=== Exercise data ===

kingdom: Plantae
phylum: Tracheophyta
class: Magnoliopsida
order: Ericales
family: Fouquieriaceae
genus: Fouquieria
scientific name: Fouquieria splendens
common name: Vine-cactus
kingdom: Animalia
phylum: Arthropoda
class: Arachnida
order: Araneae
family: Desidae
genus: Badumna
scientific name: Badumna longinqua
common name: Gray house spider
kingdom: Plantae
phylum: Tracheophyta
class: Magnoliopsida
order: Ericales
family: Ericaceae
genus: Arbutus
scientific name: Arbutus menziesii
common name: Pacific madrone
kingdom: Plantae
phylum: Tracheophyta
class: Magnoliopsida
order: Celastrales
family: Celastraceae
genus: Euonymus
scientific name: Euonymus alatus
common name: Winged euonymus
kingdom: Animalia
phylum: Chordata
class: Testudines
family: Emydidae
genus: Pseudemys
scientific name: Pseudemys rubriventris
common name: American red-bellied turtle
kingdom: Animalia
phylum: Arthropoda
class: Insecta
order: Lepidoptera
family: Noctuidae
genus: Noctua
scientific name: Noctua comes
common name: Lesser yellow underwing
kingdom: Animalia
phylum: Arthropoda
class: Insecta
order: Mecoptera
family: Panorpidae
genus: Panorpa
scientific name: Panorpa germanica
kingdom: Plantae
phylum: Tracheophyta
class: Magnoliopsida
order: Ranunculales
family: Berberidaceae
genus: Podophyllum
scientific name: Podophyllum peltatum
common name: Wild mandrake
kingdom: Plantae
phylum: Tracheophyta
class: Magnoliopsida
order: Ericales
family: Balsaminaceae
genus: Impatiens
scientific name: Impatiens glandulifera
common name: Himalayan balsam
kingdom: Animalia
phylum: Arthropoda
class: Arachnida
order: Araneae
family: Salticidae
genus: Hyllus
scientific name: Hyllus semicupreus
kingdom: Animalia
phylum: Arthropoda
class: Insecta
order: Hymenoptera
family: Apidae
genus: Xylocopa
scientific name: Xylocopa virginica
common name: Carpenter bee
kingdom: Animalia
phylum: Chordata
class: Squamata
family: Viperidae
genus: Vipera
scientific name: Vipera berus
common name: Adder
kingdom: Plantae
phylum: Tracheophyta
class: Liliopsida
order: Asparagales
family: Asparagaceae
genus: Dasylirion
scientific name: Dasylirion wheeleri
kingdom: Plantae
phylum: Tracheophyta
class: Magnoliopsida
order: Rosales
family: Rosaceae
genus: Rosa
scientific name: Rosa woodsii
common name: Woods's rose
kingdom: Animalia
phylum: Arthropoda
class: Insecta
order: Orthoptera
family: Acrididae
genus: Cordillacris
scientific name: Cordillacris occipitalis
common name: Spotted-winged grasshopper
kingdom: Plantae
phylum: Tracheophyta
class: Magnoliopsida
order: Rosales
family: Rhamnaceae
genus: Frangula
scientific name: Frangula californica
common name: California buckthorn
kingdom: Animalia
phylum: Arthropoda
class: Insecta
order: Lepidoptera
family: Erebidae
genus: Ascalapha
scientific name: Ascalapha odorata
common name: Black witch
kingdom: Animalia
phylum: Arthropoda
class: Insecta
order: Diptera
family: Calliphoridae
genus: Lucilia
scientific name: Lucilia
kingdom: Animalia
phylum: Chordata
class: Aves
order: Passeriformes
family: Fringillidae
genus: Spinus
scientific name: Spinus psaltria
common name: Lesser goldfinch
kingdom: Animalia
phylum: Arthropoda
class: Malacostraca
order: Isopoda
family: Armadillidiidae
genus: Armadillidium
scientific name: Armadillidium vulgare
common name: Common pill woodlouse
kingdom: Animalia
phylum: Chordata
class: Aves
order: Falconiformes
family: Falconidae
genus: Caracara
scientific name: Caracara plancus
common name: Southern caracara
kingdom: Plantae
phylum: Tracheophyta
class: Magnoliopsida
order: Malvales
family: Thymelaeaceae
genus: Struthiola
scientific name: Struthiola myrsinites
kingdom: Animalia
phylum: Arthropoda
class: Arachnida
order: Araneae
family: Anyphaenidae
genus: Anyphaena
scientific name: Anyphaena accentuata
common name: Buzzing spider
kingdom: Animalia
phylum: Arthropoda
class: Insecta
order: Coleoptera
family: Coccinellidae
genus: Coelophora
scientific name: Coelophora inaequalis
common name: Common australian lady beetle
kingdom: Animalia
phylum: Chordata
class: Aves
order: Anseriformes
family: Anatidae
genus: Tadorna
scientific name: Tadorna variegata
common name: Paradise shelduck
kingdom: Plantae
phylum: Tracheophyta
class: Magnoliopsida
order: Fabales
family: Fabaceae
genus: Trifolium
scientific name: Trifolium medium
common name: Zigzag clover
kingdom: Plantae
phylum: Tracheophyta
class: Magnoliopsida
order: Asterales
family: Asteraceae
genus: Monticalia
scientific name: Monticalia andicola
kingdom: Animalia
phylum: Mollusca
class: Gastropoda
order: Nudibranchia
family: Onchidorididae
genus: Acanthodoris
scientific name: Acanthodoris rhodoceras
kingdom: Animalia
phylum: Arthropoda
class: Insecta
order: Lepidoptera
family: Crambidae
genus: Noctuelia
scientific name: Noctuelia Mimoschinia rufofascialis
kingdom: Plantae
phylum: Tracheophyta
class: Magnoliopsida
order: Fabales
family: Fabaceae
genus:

===

* **Exercise aim**:
Please copy the listing above line for line, changing nothing.

* **Solution to the exercise**:
kingdom: Plantae
phylum: Tracheophyta
class: Magnoliopsida
order: Ericales
family: Fouquieriaceae
genus: Fouquieria
scientific name: Fouquieria splendens
common name: Vine-cactus
kingdom: Animalia
phylum: Arthropoda
class: Arachnida
order: Araneae
family: Desidae
genus: Badumna
scientific name: Badumna longinqua
common name: Gray house spider
kingdom: Plantae
phylum: Tracheophyta
class: Magnoliopsida
order: Ericales
family: Ericaceae
genus: Arbutus
scientific name: Arbutus menziesii
common name: Pacific madrone
kingdom: Plantae
phylum: Tracheophyta
class: Magnoliopsida
order: Celastrales
family: Celastraceae
genus: Euonymus
scientific name: Euonymus alatus
common name: Winged euonymus
kingdom: Animalia
phylum: Chordata
class: Testudines
family: Emydidae
genus: Pseudemys
scientific name: Pseudemys rubriventris
common name: American red-bellied turtle
kingdom: Animalia
phylum: Arthropoda
class: Insecta
order: Lepidoptera
family: Noctuidae
genus: Noctua
scientific name: Noctua comes
common name: Lesser yellow underwing
kingdom: Animalia
phylum: Arthropoda
class: Insecta
order: Mecoptera
family: Panorpidae
genus: Panorpa
scientific name: Panorpa germanica
kingdom: Plantae
phylum: Tracheophyta
class: Magnoliopsida
order: Ranunculales
family: Berberidaceae
genus: Podophyllum
scientific name: Podophyllum peltatum
common name: Wild mandrake
kingdom: Plantae
phylum: Tracheophyta
class: Magnoliopsida
order: Ericales
family: Balsaminaceae
genus: Impatiens
scientific name: Impatiens glandulifera
common name: Himalayan balsam
kingdom: Animalia
phylum: Arthropoda
class: Arachnida
order: Araneae
family: Salticidae
genus: Hyllus
scientific name: Hyllus semicupreus
kingdom: Animalia
phylum: Arthropoda
class: Insecta
order: Hymenoptera
family: Apidae
genus: Xylocopa
scientific name: Xylocopa virginica
common name: Carpenter bee
kingdom: Animalia
phylum: Chordata
class: Squamata
family: Viperidae
genus: Vipera
scientific name: Vipera berus
common name: Adder
kingdom: Plantae
phylum: Tracheophyta
class: Liliopsida
order: Asparagales
family: Asparagaceae
genus: Dasylirion
scientific name: Dasylirion wheeleri
kingdom: Plantae
phylum: Tracheophyta
class: Magnoliopsida
order: Rosales
family: Rosaceae
genus: Rosa
scientific name: Rosa woodsii
common name: Woods's rose
kingdom: Animalia
phylum: Arthropoda
class: Insecta
order: Orthoptera
family: Acrididae
genus: Cordillacris
scientific name: Cordillacris occipitalis
common name: Spotted-winged grasshopper
kingdom: Plantae
phylum: Tracheophyta
class: Magnoliopsida
order: Rosales
family: Rhamnaceae
genus: Frangula
scientific name: Frangula californica
common name: California buckthorn
kingdom: Animalia
phylum: Arthropoda
class: Insecta
order: Lepidoptera
family: Erebidae
genus: Ascalapha
scientific name: Ascalapha odorata
common name: Black witch
kingdom: Animalia
phylum: Arthropoda
class: Insecta
order: Diptera
family: Calliphoridae
genus: Lucilia
scientific name: Lucilia
kingdom: Animalia
phylum: Chordata
class: Aves
order: Passeriformes
family: Fringillidae
genus: Spinus
scientific name: Spinus psaltria
common name: Lesser goldfinch
kingdom: Animalia
phylum: Arthropoda
class: Malacostraca
order: Isopoda
family: Armadillidiidae
genus: Armadillidium
scientific name: Armadillidium vulgare
common name: Common pill woodlouse
kingdom: Animalia
phylum: Chordata
class: Aves
order: Falconiformes
family: Falconidae
genus: Caracara
scientific name: Caracara plancus
common name: Southern caracara
kingdom: Plantae
phylum: Tracheophyta
class: Magnoliopsida
order: Malvales
family: Thymelaeaceae
genus: Struthiola
scientific name: Struthiola myrsinites
kingdom: Animalia
phylum: Arthropoda
class: Arachnida
order: Araneae
family: Anyphaenidae
genus: Anyphaena
scientific name: Anyphaena accentuata
common name: Buzzing spider
kingdom: Animalia
phylum: Arthropoda
class: Insecta
order: Coleoptera
family: Coccinellidae
genus: Coelophora
scientific name: Coelophora inaequalis
common name: Common australian lady beetle
kingdom: Animalia
phylum: Chordata
class: Aves
order: Anseriformes
family: Anatidae
genus: Tadorna
scientific name: Tadorna variegata
common name: Paradise shelduck
kingdom: Plantae
phylum: Tracheophyta
class: Magnoliopsida
order: Fabales
family: Fabaceae
genus: Trifolium
scientific name: Trifolium medium
common name: Zigzag clover
kingdom: Plantae
phylum: Tracheophyta
class: Magnoliopsida
order: Asterales
family: Asteraceae
genus: Monticalia
scientific name: Monticalia andicola
kingdom: Animalia
phylum: Mollusca
class: Gastropoda
order: Nudibranchia
family: Onchidorididae
genus: Acanthodoris
scientific name: Acanthodoris rhodoceras
kingdom: Animalia
phylum: Arthropoda
class: Insecta
order: Lepidoptera
family: Crambidae
genus: Noctuelia
scientific name: Noctuelia Mimoschinia rufofascialis
kingdom: Plantae
phylum: Tracheophyta
class: Magnoliopsida
order: Fabales
family: Fabaceae
genus:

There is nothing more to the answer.